Archie Is Horny As Hell in 'Riverdale' Chapter One
The CW's 'Riverdale' is exactly what it looks like: Sexy Archie.
The CW’s new edgy noir spin on the Archie comics, Riverdale, is exactly what it looks like: Sexy Archie. The pilot episode, “Chapter One: The River’s Edge,” is essentially a Lana Del Rey music video made into a show.
The world of Riverdale is not the wholesome Pleasantville-esque neighborhood from classic Archie comics — though, visually, it combines its ‘50s aesthetic with a candy-colored noir vibe. The show is set in a version of today’s world that feels like it was created by someone googling “Stuff Teens Do.” Apparently, their findings were “sounding like a walking celebrity snark blog,” and, of course, “being horny.”
In the pilot alone, Betty and Veronica make out at cheerleading tryouts, Archie fucks a teacher and agonizes over how football interferes with his musical aspirations, and a hookup between Betty’s Token Gay Friend, Kevin Keller, and a closeted football player gets interrupted when they stumble upon a dead body.
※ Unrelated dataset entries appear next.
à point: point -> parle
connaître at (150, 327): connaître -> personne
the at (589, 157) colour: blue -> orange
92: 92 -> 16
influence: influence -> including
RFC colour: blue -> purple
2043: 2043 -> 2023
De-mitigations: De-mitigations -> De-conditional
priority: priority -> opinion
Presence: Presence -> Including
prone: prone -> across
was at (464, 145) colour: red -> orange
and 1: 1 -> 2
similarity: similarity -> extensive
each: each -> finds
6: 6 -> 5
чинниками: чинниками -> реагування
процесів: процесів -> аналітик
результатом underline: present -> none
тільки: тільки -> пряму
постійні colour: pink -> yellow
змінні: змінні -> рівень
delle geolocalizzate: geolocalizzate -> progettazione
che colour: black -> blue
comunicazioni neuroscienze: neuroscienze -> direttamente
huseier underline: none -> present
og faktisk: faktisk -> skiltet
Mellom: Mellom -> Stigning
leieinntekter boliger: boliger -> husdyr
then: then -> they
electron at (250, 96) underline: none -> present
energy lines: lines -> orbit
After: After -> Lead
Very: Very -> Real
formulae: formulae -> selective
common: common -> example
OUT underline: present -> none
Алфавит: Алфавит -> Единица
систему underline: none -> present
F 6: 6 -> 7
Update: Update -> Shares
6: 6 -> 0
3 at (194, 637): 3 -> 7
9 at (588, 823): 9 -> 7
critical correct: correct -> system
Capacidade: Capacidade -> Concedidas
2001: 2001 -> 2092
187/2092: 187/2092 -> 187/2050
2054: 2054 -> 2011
Hot and bothered antics aside, the dialogue is dripping with a mind-boggling array of pop culture references, with lines like “Can’t we, in this post-James Franco world, be all things at once?” or “You should be the queen Bey of this drab Hive.” At various times, other characters describe Archie (played by K.J. Apa) as “teen Outlander” and “Red-headed Ansel Elgort.” This show is hip to the #Teens these days, damn it, and it wants you to know it. Just to prove it, yes, in case you were wondering, when we later hear a snippet of Archie’s soulful music, it sounds like it should play at the Bronze in Buffy the Vampire Slayer.
Kevin Keller (Casey Cott), might seem like a TV-only character for those who haven’t kept up with Archie comics, but he was first introduced in 2010 in Veronica #202. Keller gets to deliver natural-sounding dialogue like “Archie’s swell, but like most millennial straight guys, he needs to be told what he wants.” At one point, when he asks Cheryl Blossom (Madelaine Petsch) if cheerleading is still a thing, she counters with, “Is being the gay best friend still a thing?” Well, Riverdale, is it?
Blossom is a one-note Regina George type whose most interesting trait is the fact that her twin brother is dead. It’s his body that Keller and his would-be hookup find at end of the episode, setting up the ostensible plot for the series to come.
Depending on how you look at it, Riverdale is either a sly twist on the Edgy Teen Show or the genre stretched to its unfortunate limit. There are promising signs of winking self-awareness — Keller gets another line that functions as a meta-nod to shipping culture in modern fandom (“Betty and Archie aren’t dating, but they are endgame”) and the Betty and Veronica kiss ends with an unimpressed Cheryl Blossom proclaiming, “Faux lesbian kissing hasn’t been taboo since 1994.” Yet at the same time, here Riverdale is, milking the moment for everything it’s worth.
If Riverdale’s self-conscious, heavy-handed writing is the right type of corny for you (and if you can withstand the radioactive glare of Archie’s fire-engine red hair), the dead-body episode closer should hook you for another week at least.